#### TASK SET:
1 - Answer these questions using the Superman review.
(a) On what date was the film released?
(b) Which actor plays Lex Luthor?
(c) Which earlier film does the reviewer compare this Superman with?
2 - Rewrite the stretch of the Superman review from "From the opening" through "he really belongs.", replacing "earnest" with "sincere".

[Opening DOCUMENT TEXT section]

I hadn’t read much nor seen much about the new Superman film before I sat down in the cinema. Released on 11 July 2025, directed by James Gunn, starring David Corenswet as Clark Kent (Superman), Rachel Brosnahan as Lois Lane, and Nicholas Hoult stepping in as Lex Luthor — I went in with low expectations but hoping for a solid experience.

HighlightsJames Gunn’s Superman flies with a brilliant villain, a fresh take on Clark, and a bigger DC world — Hoult’s Lex Luthor is worth the ticket alone.

From the opening scenes, it’s clear this is a different Superman than the one we got with Zack Snyder’s Man of Steel. This version is younger, a bit more earnest, and a lot less about slow-motion shirtless flexing — something Cavill’s Superman practically trademarked. You won’t find any gratuitous topless moments here, at least none that I recall. Instead, we get a Superman who is firmly embedded in the world, already established and trying to figure out where he really belongs.

[Closing DOCUMENT TEXT section]
[Opening LISTED ENTRIES section]

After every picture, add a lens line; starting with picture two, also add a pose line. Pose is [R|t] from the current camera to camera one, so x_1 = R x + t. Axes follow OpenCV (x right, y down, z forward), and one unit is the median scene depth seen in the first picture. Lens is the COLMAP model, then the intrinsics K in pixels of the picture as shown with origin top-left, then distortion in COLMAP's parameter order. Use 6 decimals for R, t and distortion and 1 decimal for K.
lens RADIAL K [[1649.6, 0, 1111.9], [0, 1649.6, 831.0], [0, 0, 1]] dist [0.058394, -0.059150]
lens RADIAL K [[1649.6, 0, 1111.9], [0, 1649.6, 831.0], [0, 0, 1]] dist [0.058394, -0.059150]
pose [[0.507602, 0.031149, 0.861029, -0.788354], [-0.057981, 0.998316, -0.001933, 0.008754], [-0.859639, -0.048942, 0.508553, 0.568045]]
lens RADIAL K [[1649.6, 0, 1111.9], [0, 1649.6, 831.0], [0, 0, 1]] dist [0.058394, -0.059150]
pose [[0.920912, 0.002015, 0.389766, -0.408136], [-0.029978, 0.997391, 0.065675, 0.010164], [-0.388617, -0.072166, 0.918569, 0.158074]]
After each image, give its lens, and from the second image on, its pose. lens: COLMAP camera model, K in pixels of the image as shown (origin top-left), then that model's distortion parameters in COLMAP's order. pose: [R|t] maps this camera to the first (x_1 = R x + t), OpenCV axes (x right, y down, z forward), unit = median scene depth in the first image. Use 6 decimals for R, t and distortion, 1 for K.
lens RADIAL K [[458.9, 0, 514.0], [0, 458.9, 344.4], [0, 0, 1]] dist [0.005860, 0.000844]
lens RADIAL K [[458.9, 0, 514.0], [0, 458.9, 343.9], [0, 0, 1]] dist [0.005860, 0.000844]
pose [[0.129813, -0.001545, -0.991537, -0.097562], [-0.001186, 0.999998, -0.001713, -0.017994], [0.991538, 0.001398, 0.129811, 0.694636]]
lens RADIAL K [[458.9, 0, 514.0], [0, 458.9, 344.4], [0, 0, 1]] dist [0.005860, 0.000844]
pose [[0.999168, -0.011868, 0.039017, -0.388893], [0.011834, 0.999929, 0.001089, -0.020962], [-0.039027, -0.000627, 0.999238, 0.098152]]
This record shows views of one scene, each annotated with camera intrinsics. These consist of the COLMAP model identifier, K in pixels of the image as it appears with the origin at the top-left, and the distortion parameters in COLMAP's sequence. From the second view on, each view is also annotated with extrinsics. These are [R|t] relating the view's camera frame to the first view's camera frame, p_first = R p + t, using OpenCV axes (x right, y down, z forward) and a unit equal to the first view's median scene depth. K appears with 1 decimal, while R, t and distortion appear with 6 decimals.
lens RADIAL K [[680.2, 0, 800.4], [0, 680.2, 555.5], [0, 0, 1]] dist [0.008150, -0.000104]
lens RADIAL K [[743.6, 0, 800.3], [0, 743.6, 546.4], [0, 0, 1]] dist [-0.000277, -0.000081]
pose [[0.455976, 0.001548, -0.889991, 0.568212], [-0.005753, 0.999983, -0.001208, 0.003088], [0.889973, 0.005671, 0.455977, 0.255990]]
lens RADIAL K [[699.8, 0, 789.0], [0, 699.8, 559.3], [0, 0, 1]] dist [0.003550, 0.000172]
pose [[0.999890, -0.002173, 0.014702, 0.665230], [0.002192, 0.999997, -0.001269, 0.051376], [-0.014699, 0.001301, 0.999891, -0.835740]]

[Closing LISTED ENTRIES section]

#### OUTPUTS FOR THE TASKS:
1 -
(a) 11 July 2025
(b) Nicholas Hoult
(c) Zack Snyder's Man of Steel

2 -
From the opening scenes, it’s clear this is a different Superman than the one we got with Zack Snyder’s Man of Steel. This version is younger, a bit more sincere, and a lot less about slow-motion shirtless flexing — something Cavill’s Superman practically trademarked. You won’t find any gratuitous topless moments here, at least none that I recall. Instead, we get a Superman who is firmly embedded in the world, already established and trying to figure out where he really belongs.